Quand on regarde Mal de pierres, on plonge dans un roman comme ceux que lit l’héroïne, comme les Hauts de Hurlevent dont elle s'imprègne. Et effectivement, Gabrielle est d'emblée en quête d'une histoire passionnelle.
Mal de pierres c'est une histoire d’amour qui nous offre une galerie de personnages pittoresques et ô combien littéraires:
Une héroïne et une femme marginale qui va à contre-courant et qui vit au rythme de ses émotions comme dans cette scène où les paysans récoltent la lavande face à la caméra tandis qu'elle lui tourne le dos et fuit le réel. Ce qui est vraiment surprenant chez Marion Cotillard c’est son potentiel à jouer plusieurs âges et plusieurs corps de femmes à la fois : petite fille brute au visage de poupée au départ, femme douce et élégante ensuite.

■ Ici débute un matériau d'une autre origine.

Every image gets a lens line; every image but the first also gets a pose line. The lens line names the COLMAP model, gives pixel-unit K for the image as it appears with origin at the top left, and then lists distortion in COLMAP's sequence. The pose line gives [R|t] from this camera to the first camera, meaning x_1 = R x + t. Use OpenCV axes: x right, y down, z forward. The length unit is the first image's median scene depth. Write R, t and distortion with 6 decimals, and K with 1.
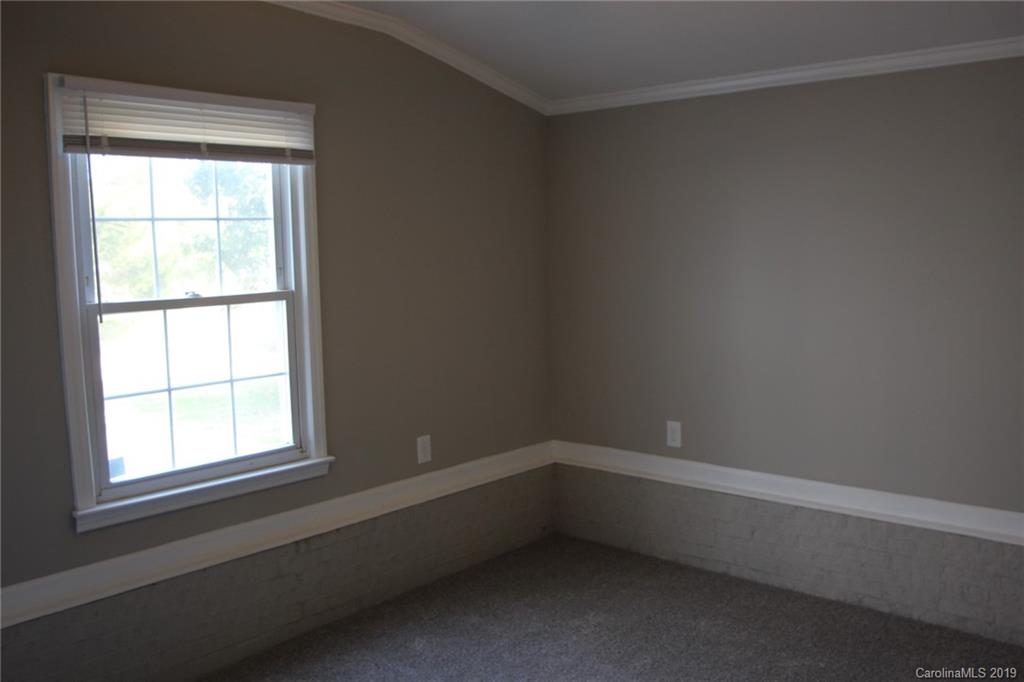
lens RADIAL K [[915.2, 0, 512.0], [0, 915.2, 341.0], [0, 0, 1]] dist [-0.132621, 0.088849]
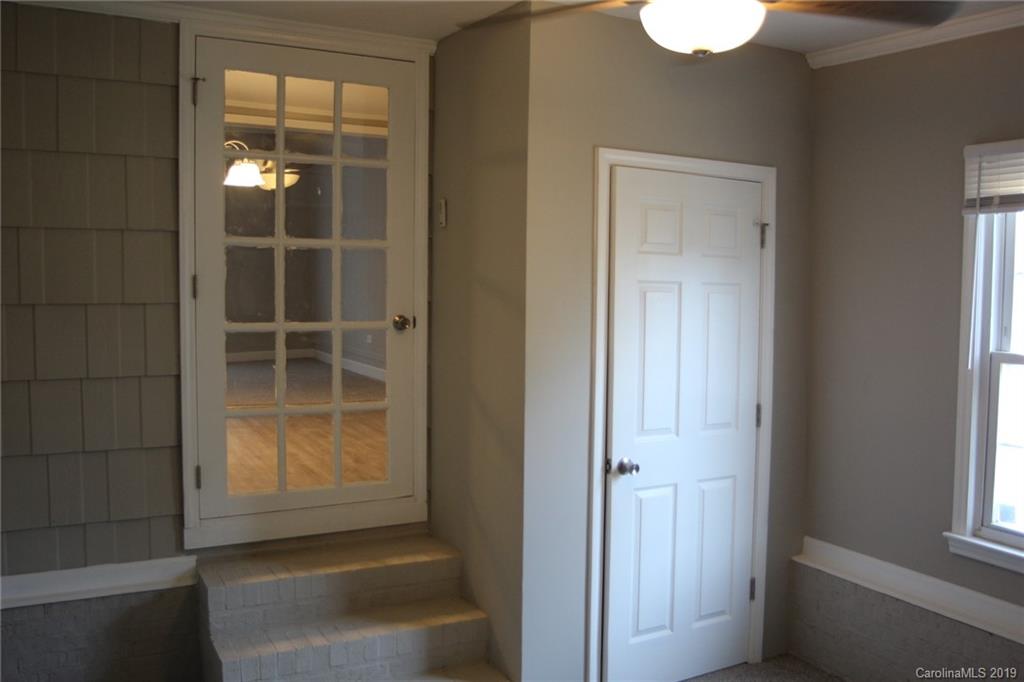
lens RADIAL K [[915.2, 0, 512.0], [0, 915.2, 341.0], [0, 0, 1]] dist [-0.132621, 0.088849]
pose [[-0.347019, 0.074534, -0.934892, 0.753750], [-0.112347, 0.986355, 0.120339, -0.122697], [0.931105, 0.146792, -0.333910, 0.848569]]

Le personnage d’André Sauvage, parfaitement incarné par Louis Garrel, semble lui, inéluctablement lié à la nature et au paysage suisse qui entourent le centre thermal dans lequel Gabrielle et lui se font soigner. André Sauvage est ailleurs, lui aussi en quête d’apaisement avec pour seul réconfort son livre de chevet : Propos sur le bonheur.

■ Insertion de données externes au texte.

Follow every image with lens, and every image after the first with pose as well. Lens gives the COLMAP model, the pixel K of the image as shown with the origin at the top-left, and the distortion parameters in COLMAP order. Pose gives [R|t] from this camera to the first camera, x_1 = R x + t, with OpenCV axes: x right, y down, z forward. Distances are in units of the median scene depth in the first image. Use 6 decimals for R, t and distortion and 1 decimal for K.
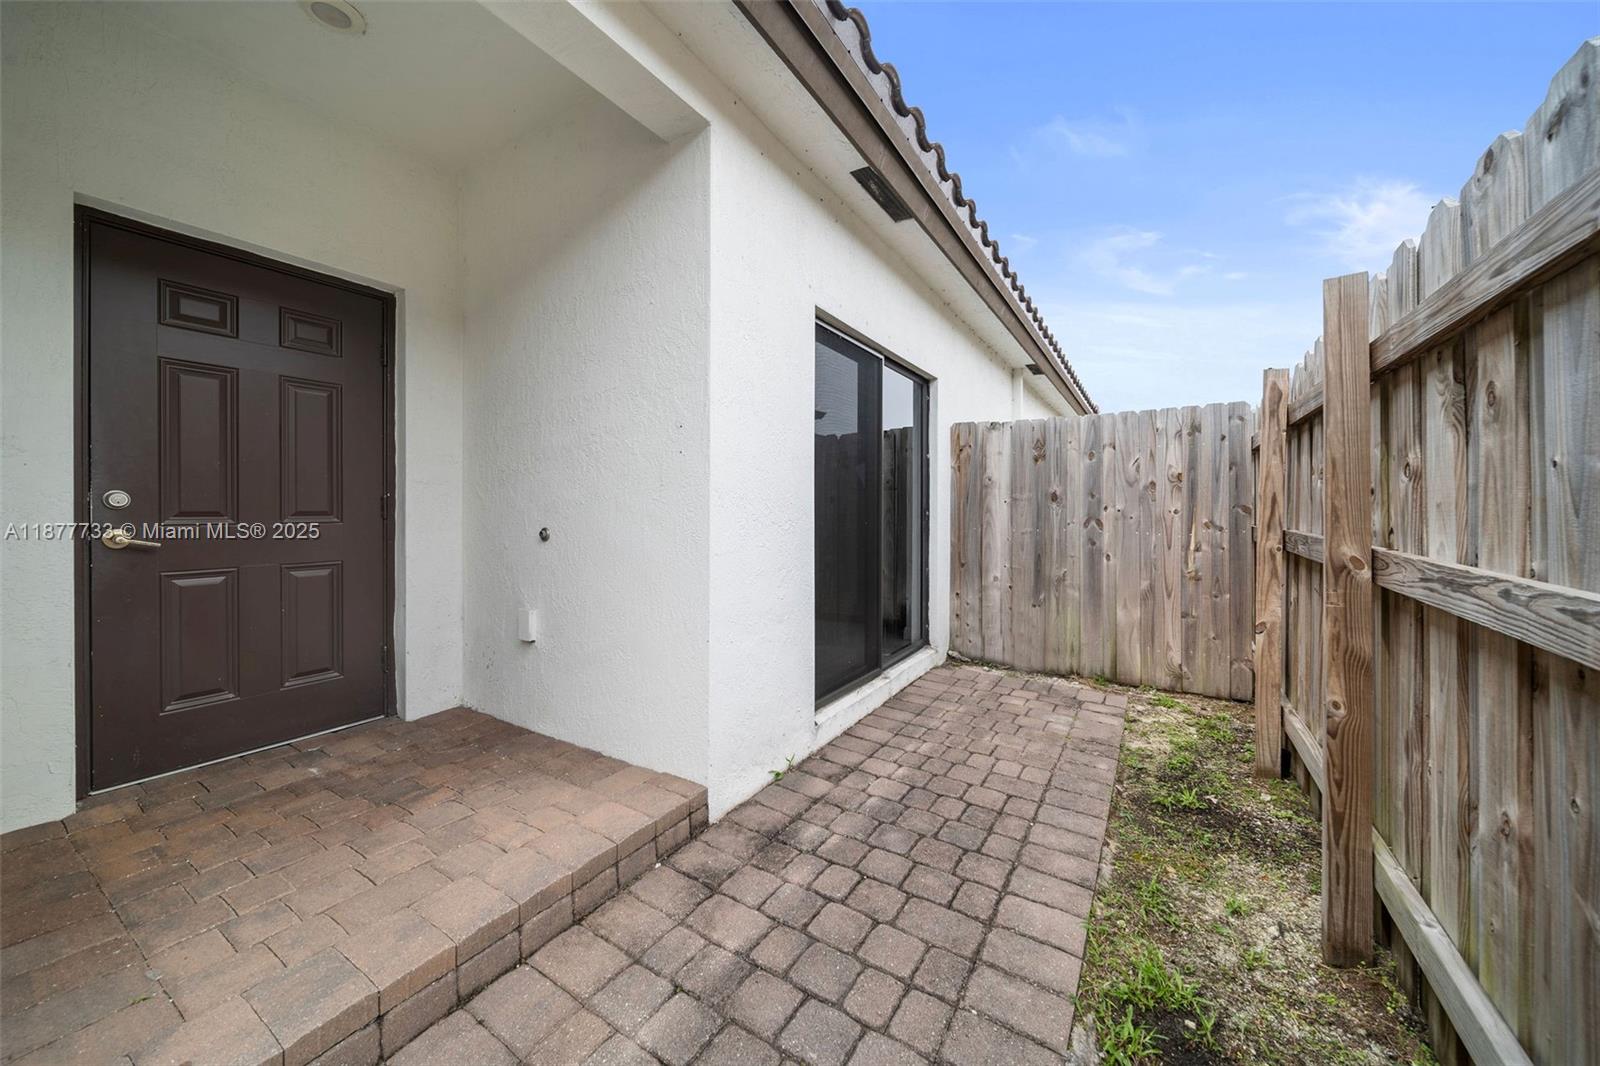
lens RADIAL K [[557.8, 0, 807.0], [0, 557.8, 526.2], [0, 0, 1]] dist [-0.001385, 0.000026]
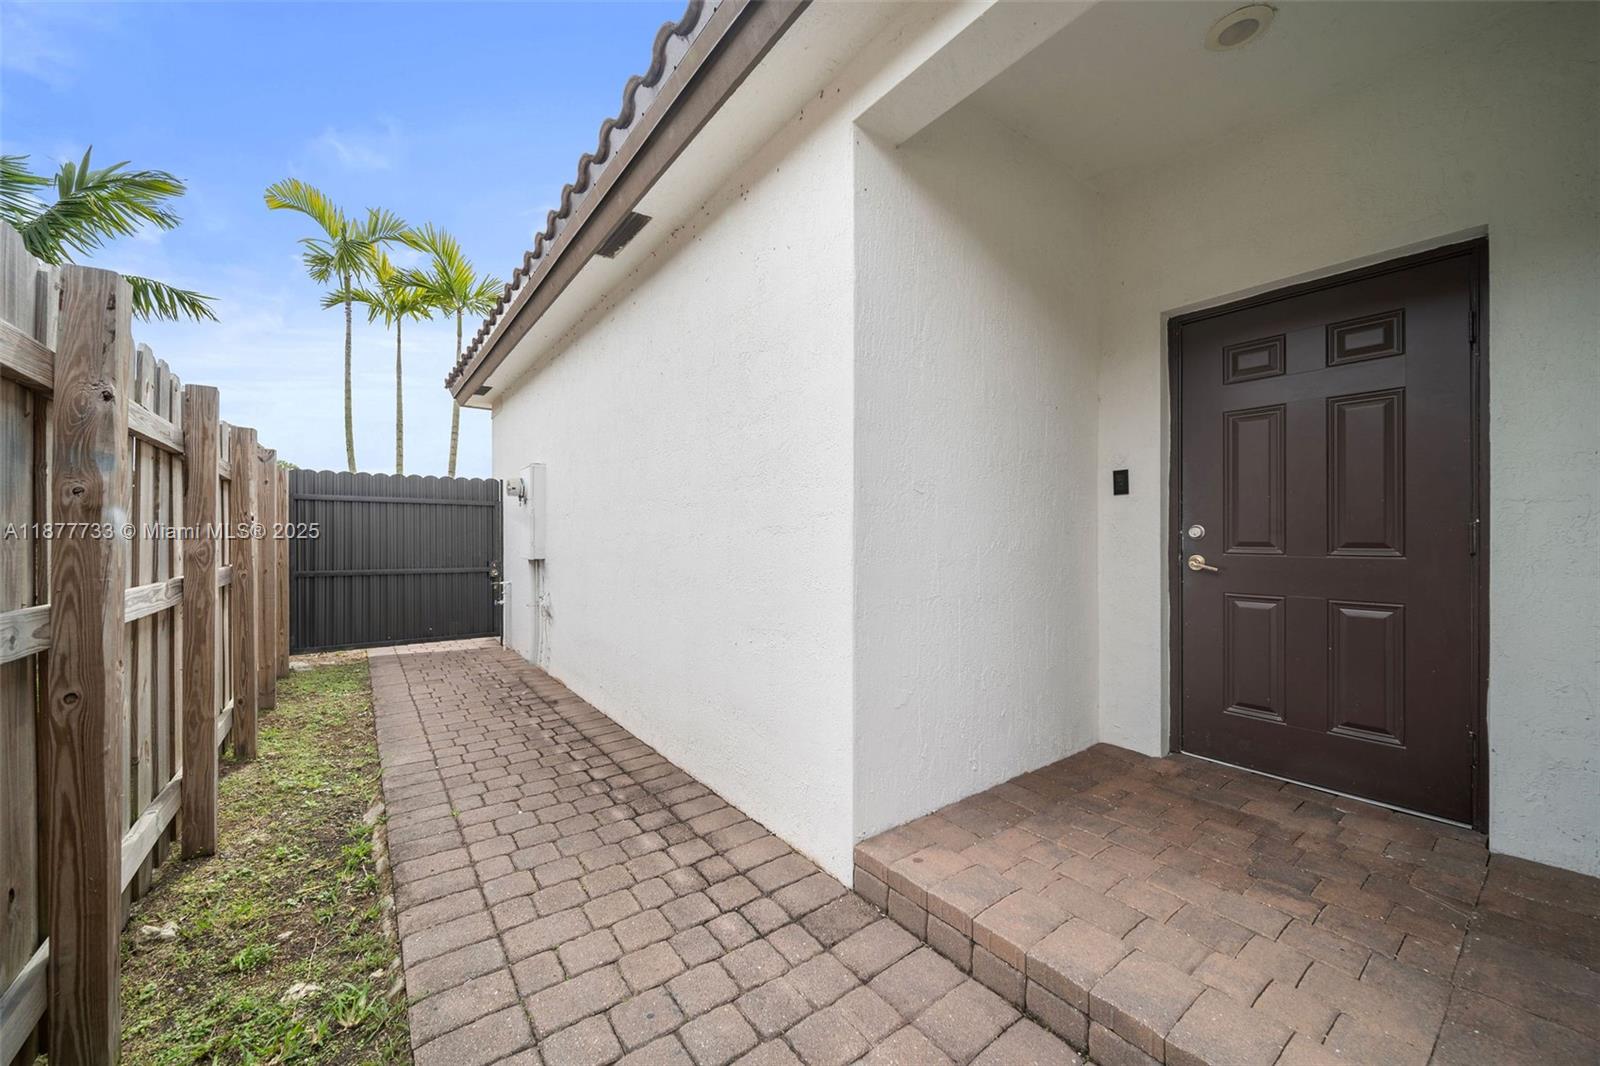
lens RADIAL K [[579.7, 0, 785.4], [0, 579.7, 535.0], [0, 0, 1]] dist [-0.000073, -0.000155]
pose [[-0.356950, -0.001305, -0.934123, 0.352123], [-0.027142, 0.999591, 0.008975, -0.027131], [0.933729, 0.028558, -0.356839, 0.585346]]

José, le mari, par sa présence silencieuse et bienveillante, est incroyable d’abnégation pour une femme qu’il ne prétend pas aimer.

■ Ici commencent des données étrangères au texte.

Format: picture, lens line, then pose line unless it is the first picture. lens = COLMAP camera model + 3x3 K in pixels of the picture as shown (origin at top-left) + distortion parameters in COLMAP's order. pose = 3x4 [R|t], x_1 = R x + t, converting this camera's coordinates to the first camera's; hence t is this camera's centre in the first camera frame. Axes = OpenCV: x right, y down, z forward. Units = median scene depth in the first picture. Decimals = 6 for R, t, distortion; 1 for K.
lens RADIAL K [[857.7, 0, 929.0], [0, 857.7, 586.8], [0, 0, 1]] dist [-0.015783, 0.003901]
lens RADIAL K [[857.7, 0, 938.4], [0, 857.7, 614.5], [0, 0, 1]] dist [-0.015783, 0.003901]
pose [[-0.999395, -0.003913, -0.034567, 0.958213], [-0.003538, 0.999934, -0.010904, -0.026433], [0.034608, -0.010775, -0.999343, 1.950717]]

Le cadre est très joliment filmé, emprunt de couleurs et de poésie, il fait partie intégrante du cheminement de l'héroïne.
Encore une fois au travers de ce film, Nicole Garcia témoigne de son goût pour les histoires personnelles complexes tout comme dans Un balcon sur la mer et c'est toujours aussi agréable à regarder.